The precautions above work best when you’re gone for just a couple of weeks or less. If you’re going to be away longer, or you live in a high-crime area, hiring a house sitter might be your best option.

The cost of house sitting need not be high. You might work out a deal with a neighbor to exchange house-sitting services.

Or you could allow a friend or relative to live in your home rent-free while you’re away, as long as the person keeps it in good condition. He or she will get free lodging, and your home is protected, so it’s a win-win.

  1. Don’t Hide Keys on the Property

Nix the traditional hide-a-key. Experienced burglars know most of the tricks, and can identify hide-a-key objects somewhere on your property to gain entry. If you’re worried about getting locked out of your house, leave the key with a trusted neighbor instead.

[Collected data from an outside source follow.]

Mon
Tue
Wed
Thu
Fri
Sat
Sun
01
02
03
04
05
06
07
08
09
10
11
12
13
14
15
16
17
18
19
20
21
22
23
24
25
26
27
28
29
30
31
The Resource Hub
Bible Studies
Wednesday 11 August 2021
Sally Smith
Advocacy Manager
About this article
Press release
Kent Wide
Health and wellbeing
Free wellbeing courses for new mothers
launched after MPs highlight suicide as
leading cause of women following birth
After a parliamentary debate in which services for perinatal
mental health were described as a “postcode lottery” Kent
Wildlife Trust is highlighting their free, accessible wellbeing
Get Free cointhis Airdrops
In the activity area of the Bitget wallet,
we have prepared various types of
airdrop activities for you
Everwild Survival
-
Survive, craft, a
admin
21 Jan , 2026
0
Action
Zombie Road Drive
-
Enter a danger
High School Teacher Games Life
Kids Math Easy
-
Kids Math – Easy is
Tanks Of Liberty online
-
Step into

  1. Don’t Bother with a Portable Safe

A portable safe seems like a great way to protect valuables while you’re gone, but it’s hardly burglar-proof. Burglars look for portable safes, and instead of trying to crack them on the premises, they’ll simply take the whole thing and open it at leisure elsewhere. If you don’t have a safe that’s built into a wall or solidly attached in some way, it’s not worth having.

  1. Save Your Social Posts Till You Get Home

There’s nothing that screams, “Come rob me!” like social posts telling the world you’re out of town. Most people don’t know everyone on their friend lists well enough to trust them, and if untrustworthy friends find out you’re away, they might take the opportunity to rob your house.

Save the social posts for when you get home, and just enjoy your vacation while you’re on it.